Since the three standard problems listed above have been studied for so long, one might hope that good numerical software libraries would be available to solve them. This is partly true, as we illustrated by LAPACK [2,7]. However, there are several reasons one cannot depend on libraries entirely. First, it is impossible to anticipate all possible structures of A that can arise in practice and write corresponding libraries (although extensive libraries for various specialized A do exist ). Second, high performance computer architectures, programming languages and compilers have been changing so much lately that library writers have not been able to keep up. There is no clear cut rule on when to use a library routine. In some cases an unoptimized or serial implementation of an algorithm which fully exploits a matrix structure may be much faster than a highly tuned, parallel implementation of a more general algorithm, and in other cases the opposite may be true. If the user's priority is ease of programming and reliability, a library routine is a good choice. If, instead, the user's priority is maximum performance on one specialized problem, and software development time is secondary, custom software is the likely choice. We will try to address the concerns of both classes of users in this chapter.
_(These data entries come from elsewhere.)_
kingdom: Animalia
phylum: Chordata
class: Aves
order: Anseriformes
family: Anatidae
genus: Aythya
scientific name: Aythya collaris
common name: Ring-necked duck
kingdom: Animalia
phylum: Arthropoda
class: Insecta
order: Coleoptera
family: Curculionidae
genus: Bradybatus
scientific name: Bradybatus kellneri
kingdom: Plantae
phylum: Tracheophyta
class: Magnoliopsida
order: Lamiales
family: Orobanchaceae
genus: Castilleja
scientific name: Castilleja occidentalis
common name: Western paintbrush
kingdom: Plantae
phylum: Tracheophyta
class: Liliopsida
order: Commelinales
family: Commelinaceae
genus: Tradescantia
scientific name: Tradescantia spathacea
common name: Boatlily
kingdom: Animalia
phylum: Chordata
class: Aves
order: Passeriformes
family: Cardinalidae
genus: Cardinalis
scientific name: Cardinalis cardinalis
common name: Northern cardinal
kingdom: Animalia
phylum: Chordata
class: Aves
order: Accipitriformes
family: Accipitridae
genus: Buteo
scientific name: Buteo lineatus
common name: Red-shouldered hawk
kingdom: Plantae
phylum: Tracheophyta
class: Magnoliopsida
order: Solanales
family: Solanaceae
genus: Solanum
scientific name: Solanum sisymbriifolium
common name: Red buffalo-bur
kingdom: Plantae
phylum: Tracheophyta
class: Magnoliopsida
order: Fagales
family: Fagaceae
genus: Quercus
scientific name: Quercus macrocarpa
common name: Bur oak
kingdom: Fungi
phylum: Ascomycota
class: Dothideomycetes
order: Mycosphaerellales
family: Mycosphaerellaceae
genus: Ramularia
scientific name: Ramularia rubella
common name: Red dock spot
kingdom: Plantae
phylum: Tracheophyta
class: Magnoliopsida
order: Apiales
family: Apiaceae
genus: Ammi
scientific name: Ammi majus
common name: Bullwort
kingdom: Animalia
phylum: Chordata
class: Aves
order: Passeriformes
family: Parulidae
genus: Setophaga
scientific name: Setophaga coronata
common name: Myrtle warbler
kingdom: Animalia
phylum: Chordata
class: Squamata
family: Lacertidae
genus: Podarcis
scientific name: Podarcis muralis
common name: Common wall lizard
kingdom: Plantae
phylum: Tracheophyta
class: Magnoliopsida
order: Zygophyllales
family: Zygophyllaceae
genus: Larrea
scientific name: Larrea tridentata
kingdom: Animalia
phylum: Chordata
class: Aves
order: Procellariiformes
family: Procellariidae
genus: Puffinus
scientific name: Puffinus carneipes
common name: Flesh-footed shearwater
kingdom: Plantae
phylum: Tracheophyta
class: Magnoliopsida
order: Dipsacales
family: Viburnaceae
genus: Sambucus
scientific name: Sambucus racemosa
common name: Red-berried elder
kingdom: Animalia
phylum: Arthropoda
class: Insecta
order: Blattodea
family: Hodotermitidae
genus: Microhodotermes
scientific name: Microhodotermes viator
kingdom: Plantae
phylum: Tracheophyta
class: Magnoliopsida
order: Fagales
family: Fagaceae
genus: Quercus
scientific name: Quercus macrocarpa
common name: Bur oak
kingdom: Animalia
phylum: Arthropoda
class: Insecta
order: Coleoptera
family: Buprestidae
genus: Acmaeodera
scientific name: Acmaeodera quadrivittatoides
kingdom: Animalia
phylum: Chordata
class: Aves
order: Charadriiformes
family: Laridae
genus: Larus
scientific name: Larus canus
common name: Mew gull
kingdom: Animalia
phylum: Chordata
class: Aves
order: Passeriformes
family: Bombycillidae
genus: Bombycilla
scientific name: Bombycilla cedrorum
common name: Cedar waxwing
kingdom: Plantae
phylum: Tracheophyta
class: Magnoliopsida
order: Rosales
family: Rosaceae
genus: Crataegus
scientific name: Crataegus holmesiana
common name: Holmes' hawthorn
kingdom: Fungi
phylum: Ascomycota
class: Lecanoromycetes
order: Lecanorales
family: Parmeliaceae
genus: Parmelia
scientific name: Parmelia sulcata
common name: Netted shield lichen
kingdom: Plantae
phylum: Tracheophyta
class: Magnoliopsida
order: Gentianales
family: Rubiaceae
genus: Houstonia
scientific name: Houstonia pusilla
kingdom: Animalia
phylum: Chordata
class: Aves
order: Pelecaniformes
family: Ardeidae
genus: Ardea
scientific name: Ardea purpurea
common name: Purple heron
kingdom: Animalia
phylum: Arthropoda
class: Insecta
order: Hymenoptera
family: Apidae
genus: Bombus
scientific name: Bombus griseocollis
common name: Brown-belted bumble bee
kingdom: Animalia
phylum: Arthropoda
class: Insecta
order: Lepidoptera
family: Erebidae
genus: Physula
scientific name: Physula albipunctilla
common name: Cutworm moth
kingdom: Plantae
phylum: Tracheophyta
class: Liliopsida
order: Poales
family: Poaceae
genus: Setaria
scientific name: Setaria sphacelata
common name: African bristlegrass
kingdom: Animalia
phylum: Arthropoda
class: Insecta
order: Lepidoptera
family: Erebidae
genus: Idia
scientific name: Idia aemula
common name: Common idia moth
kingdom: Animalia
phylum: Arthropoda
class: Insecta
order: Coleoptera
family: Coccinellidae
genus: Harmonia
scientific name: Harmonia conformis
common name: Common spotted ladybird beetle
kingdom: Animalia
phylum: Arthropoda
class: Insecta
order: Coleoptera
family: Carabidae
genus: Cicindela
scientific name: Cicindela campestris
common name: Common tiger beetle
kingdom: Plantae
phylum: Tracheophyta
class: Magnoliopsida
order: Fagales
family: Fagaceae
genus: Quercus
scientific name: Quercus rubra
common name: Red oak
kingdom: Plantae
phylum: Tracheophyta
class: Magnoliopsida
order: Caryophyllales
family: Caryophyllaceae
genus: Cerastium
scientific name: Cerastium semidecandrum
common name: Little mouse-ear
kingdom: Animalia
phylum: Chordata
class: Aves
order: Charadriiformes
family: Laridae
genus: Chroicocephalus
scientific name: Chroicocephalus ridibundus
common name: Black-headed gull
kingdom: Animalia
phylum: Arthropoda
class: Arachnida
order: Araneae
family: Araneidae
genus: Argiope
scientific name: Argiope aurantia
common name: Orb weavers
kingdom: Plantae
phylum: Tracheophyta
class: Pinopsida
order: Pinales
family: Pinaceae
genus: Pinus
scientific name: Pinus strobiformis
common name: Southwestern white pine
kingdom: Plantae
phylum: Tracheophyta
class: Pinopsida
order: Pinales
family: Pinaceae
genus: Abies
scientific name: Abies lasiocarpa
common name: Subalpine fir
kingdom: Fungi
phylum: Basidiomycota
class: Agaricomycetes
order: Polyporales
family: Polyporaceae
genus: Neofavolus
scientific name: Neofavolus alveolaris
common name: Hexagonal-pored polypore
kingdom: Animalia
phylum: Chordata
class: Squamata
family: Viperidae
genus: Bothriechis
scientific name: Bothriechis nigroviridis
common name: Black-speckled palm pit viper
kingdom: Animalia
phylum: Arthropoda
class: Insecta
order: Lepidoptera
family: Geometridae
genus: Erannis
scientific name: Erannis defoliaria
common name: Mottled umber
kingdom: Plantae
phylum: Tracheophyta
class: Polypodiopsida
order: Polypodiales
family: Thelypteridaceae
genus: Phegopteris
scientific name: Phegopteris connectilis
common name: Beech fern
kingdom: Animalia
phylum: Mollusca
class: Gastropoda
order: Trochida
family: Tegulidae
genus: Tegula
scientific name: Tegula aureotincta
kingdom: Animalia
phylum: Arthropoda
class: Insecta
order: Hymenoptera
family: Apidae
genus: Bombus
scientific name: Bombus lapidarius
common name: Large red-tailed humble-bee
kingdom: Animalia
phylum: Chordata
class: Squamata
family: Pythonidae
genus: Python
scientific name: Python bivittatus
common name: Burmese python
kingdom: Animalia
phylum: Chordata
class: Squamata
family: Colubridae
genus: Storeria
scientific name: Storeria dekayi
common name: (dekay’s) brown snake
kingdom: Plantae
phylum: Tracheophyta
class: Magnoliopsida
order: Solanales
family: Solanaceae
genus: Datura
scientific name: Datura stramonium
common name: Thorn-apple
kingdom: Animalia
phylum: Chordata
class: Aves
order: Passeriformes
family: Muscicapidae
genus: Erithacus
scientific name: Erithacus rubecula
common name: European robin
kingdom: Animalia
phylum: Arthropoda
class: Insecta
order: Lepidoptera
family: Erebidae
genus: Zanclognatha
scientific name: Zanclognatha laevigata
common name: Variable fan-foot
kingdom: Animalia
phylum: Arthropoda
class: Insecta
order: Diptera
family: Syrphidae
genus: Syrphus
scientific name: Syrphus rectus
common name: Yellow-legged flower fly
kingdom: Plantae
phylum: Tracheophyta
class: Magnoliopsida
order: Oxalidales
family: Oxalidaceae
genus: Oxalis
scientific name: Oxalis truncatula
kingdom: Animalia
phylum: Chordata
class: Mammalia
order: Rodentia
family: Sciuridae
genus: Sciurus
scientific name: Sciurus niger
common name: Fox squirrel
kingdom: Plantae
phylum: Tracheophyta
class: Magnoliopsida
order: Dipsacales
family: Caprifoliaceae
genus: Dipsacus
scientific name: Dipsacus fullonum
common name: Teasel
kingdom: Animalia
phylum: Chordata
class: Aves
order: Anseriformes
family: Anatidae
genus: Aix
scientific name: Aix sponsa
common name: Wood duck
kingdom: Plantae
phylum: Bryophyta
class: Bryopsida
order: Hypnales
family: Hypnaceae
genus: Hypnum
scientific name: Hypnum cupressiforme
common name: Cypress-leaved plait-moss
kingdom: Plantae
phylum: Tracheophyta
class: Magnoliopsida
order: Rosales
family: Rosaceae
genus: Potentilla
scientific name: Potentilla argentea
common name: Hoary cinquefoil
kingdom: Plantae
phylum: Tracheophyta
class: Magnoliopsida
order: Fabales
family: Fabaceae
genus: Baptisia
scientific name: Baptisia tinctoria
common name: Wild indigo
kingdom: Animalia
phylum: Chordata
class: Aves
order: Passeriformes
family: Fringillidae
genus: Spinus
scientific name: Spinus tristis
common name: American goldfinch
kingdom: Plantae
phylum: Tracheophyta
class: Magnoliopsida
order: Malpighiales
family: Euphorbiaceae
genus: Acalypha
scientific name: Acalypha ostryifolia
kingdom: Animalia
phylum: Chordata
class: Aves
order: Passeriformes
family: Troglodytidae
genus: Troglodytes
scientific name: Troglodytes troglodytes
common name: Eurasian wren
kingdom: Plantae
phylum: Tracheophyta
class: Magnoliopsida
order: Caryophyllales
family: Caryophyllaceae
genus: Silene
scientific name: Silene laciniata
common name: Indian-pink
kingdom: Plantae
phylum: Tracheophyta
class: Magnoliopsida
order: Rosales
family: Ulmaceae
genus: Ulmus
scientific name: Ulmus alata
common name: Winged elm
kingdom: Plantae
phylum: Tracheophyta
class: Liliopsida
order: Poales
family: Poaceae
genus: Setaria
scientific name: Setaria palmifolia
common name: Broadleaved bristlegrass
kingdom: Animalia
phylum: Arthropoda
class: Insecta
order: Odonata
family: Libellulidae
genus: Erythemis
The rest of this chapter is organized as follows. Section 2 discusses the cost models we will use to understand algorithm performance. Section 3 discusses the BLAS, which we use to construct many high performance algorithms. Section 4 discusses how to implement matrix multiplication quickly on several different parallel architectures; these techniques serve as models for implementing more complicated algorithms. Section 5 discusses how to layout matrices on distributed memory machines. Section 6 discusses parallelizing Gaussian elimination on dense matrices, and gives pointers to other related algorithms. Section 7 discusses parallelizing Gaussian elimination on dense matrices, and gives pointers to other related algorithms. Section 8 discusses parallelizing Gaussian elimination on sparse matrices; this is a much harder problem, and much less software is available. Section 9 discusses iterative methods for solving Ax=b, which in contrast to Gaussian elimination take an approximate solution and iteratively improves it, rather than providing the final answer after a fixed number of steps. Section 10 shows how to bound the error in a computed solution to Ax=b, for any of the methods discussed in this chapter. Section 11 discusses how to use netlib to retrieve existing library software electronically. Finally, section 12 gives a quick references guide to the BLAS.
This is a necessarily partial survey of a large and active field. For further
reading in numerical linear algebra, see the textbooks by Golub and Van Loan
, Watkins  or Demmel .
For more details on parallel numerical linear algebra in particular, see
[3,8,9], the last of which includes a bibliography
of over 2000 references.